Sheriff given award for cutting cost of jail food

Ohio auditor honors grow-your-own effort


FREMONT — With 80 chickens ready for butchering and a garden overflowing with produce, Sandusky County Sheriff Kyle Overmyer was branded a hero on Wednesday — a hero to taxpayers.

State Auditor Dave Yost was in Fremont to present the cost-conscious sheriff with the first-ever Taxpayer Hero Award, created to recognize innovative ideas by government entities to cut costs and increase efficiency. Sheriff Overmyer reduced the jail’s annual food budget to $88,000 in 2011 from the $120,000 it was when he took office in 2008.

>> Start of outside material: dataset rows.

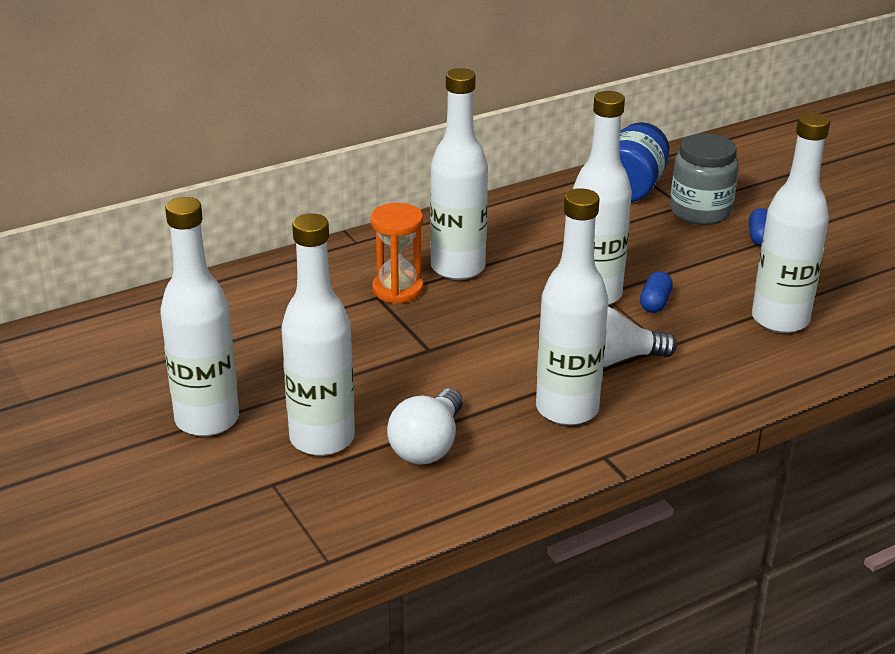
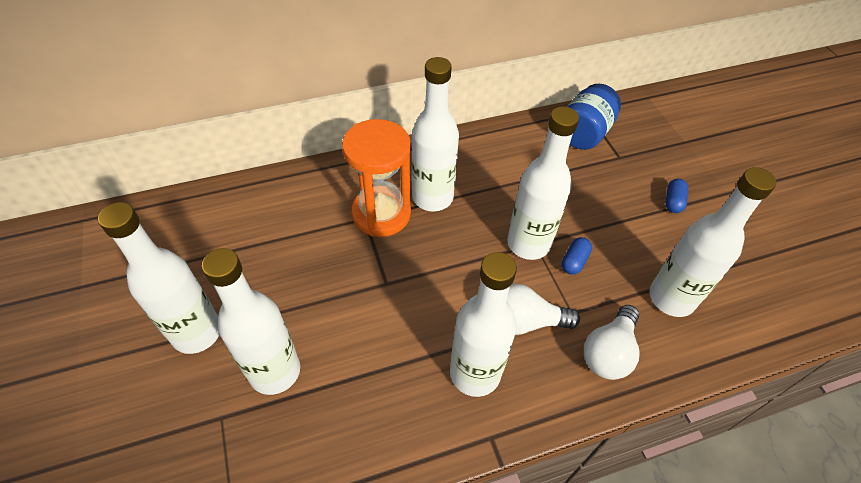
camera: 10 degrees right, 20 degrees up
(397, 290) = (381, 214): orange hourglass -> orange hourglass, size x1.52
(428, 445) = (353, 396): white light bulb -> white light bulb (609, 352)
(700, 211) = (631, 166): grey jar -> none

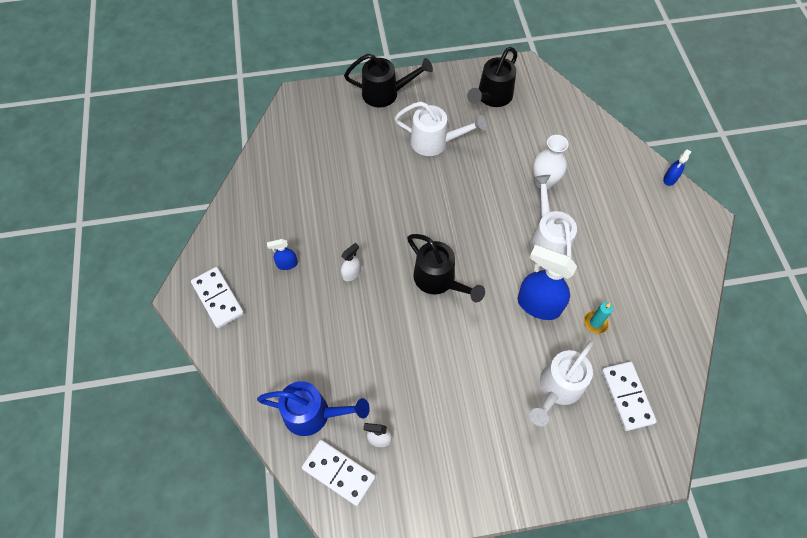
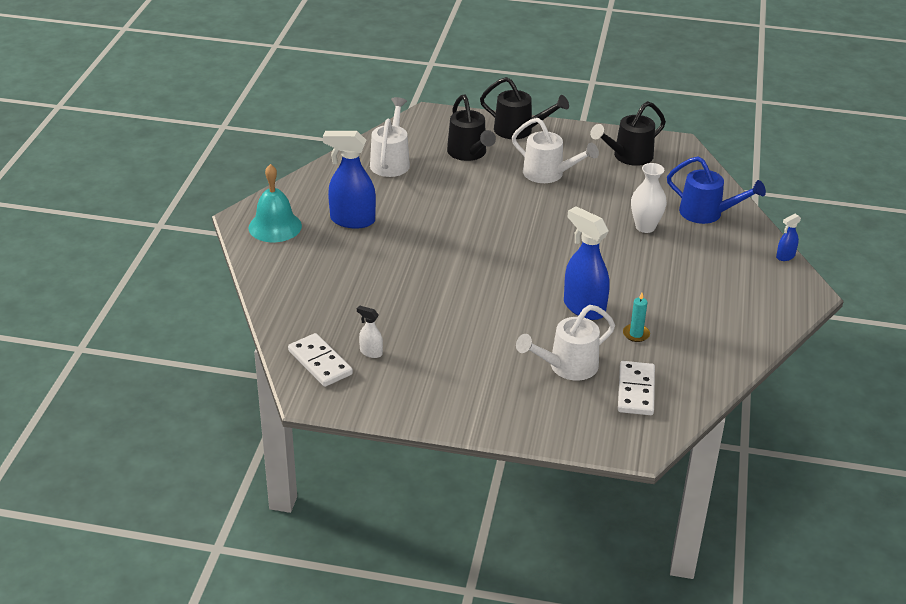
camera: 20 degrees right, 25 degrees down
(218, 298) = (275, 226): white domino -> turquoise bell
(287, 264) = (352, 220): blue spray bottle -> blue spray bottle, size x2.09
(313, 414) = (319, 320): blue watering can -> blue watering can (707, 213)
(351, 273) = (410, 241): white spray bottle -> none
(439, 280) = (493, 267): black watering can -> black watering can (469, 153)
(548, 239) = (623, 266): white watering can -> white watering can (391, 162)

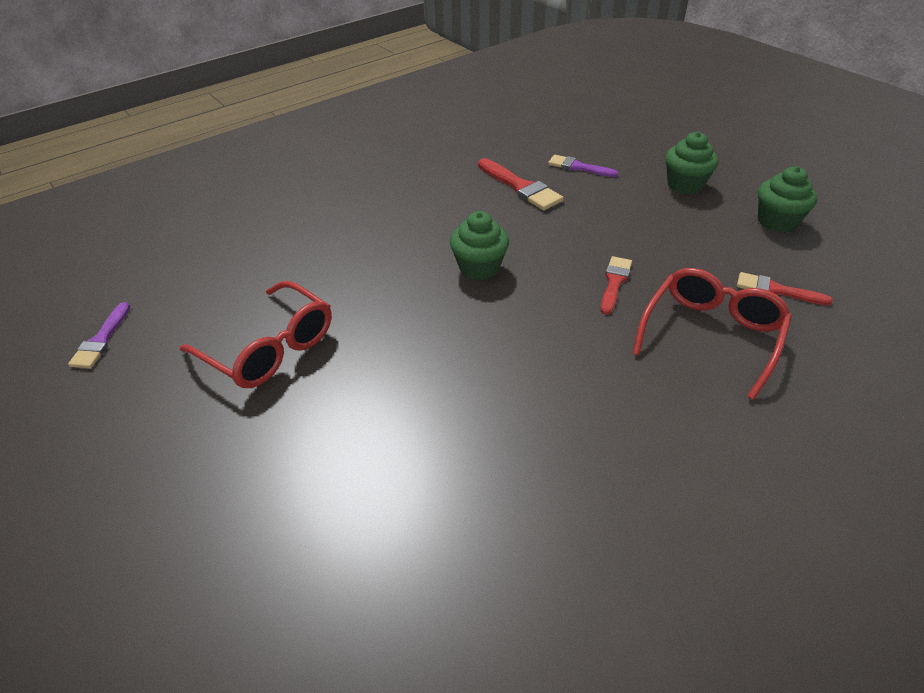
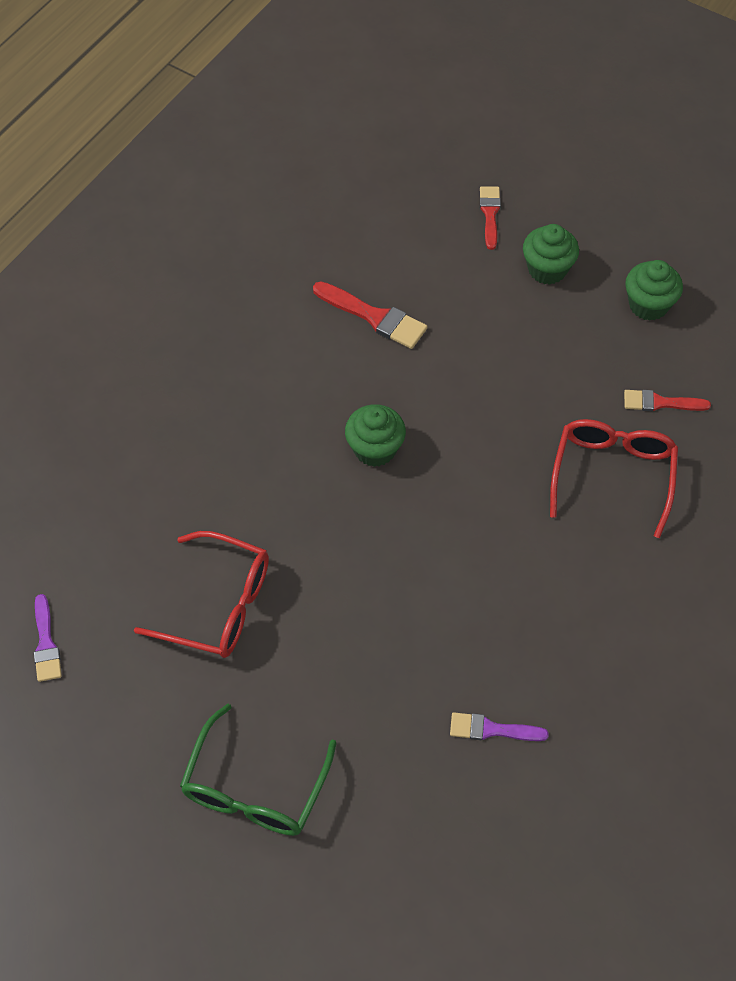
camera: 20 degrees left, 15 degrees up
(192, 525) = (255, 788): none -> green glasses
(578, 167) = (426, 267): purple brush -> purple brush (492, 729)
(614, 282) = (511, 433): red brush -> red brush (490, 214)

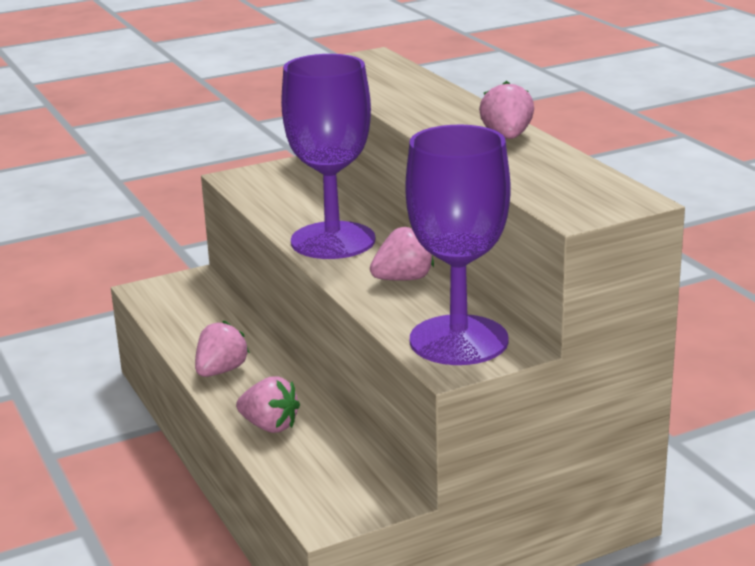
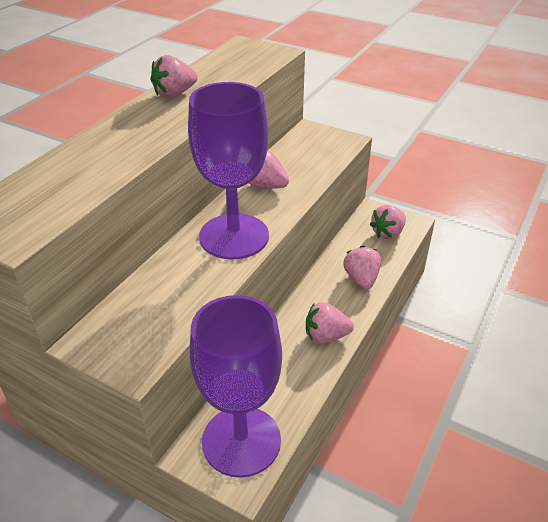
camera: 125 degrees left, 15 degrees up
(327, 486) = (387, 233): none -> pink strawberry
(458, 340) = (318, 145): purple goblet -> purple goblet (241, 441)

Sheriff Overmyer said raising chickens, fruit, and vegetables has saved about $20,000 a year, with the rest of the savings coming from changes he made after becoming sheriff: serving inmates one, instead of three, hot meals a day; cutting out brand-name cereal and other foods; eliminating coffee; and buying food from Ohio vendors rather than an out-of-state supplier.

The jail's kitchen staff not only feeds inmates with the produce and chickens raised in the jail's backyard, it also cans tomatoes and other produce to use over the winter. Surplus is donated to local soup kitchens. The inmates tend the garden and chickens. All expenses are covered by donations.

"I have not spent a dime of taxpayer money to take care of the garden or the chickens," the sheriff said. "It's all donated for that purpose. Nothing comes out of my regular budget."

Mr. Yost said in a written statement that the garden is a "win-win" for Sandusky County. "Sheriff Overmyer found a way to save a significant amount of money while at the same time giving back to the community," Mr. Yost said. "That's a real taxpayer hero, and I am proud to recognize his hard work."

After his stop in Fremont, Mr. Yost drove to Toledo to present the Toledo-Lucas County Public Library an Award with Distinction for having a clean financial audit. The award is presented to local governments and school districts that file timely reports with the state auditor's office, that have audits with no findings for recovery, citations, deficiencies, or weaknesses, and that meet other criteria.

Library Director Clyde Scoles commended the library's finance staff for providing sound fiscal practices. The library, which is asking Lucas County voters to approve a five-year, 2.9-mill levy Nov. 6, "prides itself on spending public tax dollars wisely," Mr. Scoles said. Two mills of the levy are a renewal and 0.9 mill would be an additional tax.